# DOCUMENT EXTRACT:
= Beginning of Section =

British aristocrat (1805–1891)

Henrietta Mildred Hodgson (6 January 1805 – 19 November 1891) was an English lady with both British royal and American presidential genealogical connections.

==Life and family==
Born on 6 January 1805 in London Henrietta Mildred was the daughter of Robert Hodgson (1776–1844), Dean of Carlisle from 1820 until his death; and of Mary Tucker (born in 1778), a daughter of Colonel Martin Tucker. Her parents had married in 1804. Her grandfather was another Robert Hodgson (born in 1740), of Congleton in Cheshire. Her youngest brother, George Henry Hodgson, was among the officers of Franklin's lost expedition.

On 18 March 1824 at St George's, Hanover Square, Westminster, she married Oswald Smith (7 July 1794 – 18 June 1863), the second son of George Smith. They had seven children:
- Isabella Mary Smith (24 April 1825 – 12 July 1907) m. 1847 Cadogan Hodgson Cadogan (of Brinkburn Priory).

= End of Section =

# PROMPT:
Set down the passage of the Henrietta Mildred Hodgson text between "Henrietta Mildred Hodgson" and "(of Brinkburn Priory).", inclusive, with no changes. The listing that comes next has no connection to the text on Henrietta Mildred Hodgson.

# INPUT DATA:
= Beginning of Section =

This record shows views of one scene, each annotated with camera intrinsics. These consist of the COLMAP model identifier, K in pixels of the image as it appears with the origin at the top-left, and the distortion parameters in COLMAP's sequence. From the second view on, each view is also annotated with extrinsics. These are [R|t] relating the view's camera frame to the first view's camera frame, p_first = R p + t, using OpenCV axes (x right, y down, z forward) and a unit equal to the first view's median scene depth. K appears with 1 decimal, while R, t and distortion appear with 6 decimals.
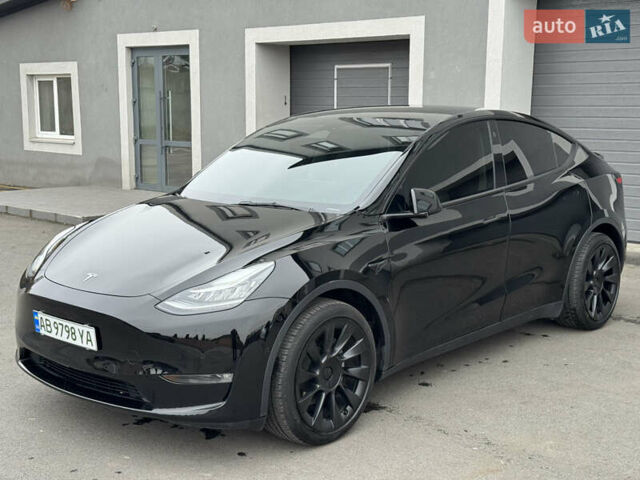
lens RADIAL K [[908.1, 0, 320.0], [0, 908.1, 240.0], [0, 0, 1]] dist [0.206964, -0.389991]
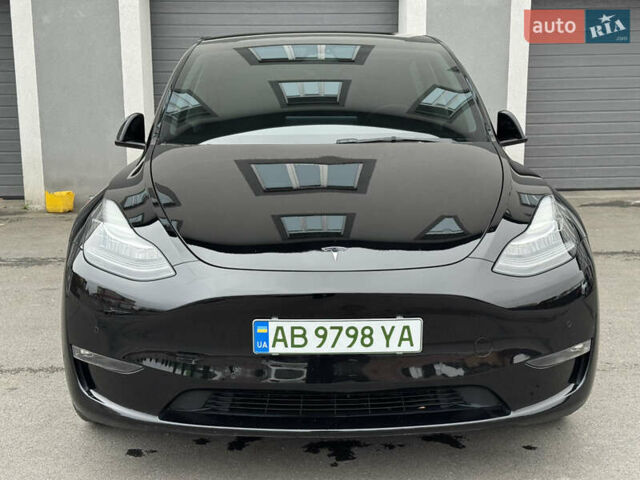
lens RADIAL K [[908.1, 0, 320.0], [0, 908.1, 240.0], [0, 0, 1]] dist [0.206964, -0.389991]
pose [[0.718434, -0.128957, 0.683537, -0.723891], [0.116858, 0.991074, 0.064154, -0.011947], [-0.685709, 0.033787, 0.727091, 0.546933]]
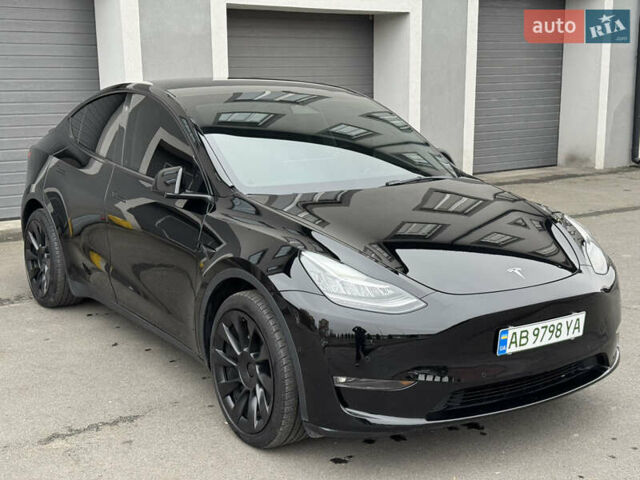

= End of Section =

# SOLUTION:
Henrietta Mildred Hodgson (6 January 1805 – 19 November 1891) was an English lady with both British royal and American presidential genealogical connections.

==Life and family==
Born on 6 January 1805 in London Henrietta Mildred was the daughter of Robert Hodgson (1776–1844), Dean of Carlisle from 1820 until his death; and of Mary Tucker (born in 1778), a daughter of Colonel Martin Tucker. Her parents had married in 1804. Her grandfather was another Robert Hodgson (born in 1740), of Congleton in Cheshire. Her youngest brother, George Henry Hodgson, was among the officers of Franklin's lost expedition.

On 18 March 1824 at St George's, Hanover Square, Westminster, she married Oswald Smith (7 July 1794 – 18 June 1863), the second son of George Smith. They had seven children:
- Isabella Mary Smith (24 April 1825 – 12 July 1907) m. 1847 Cadogan Hodgson Cadogan (of Brinkburn Priory).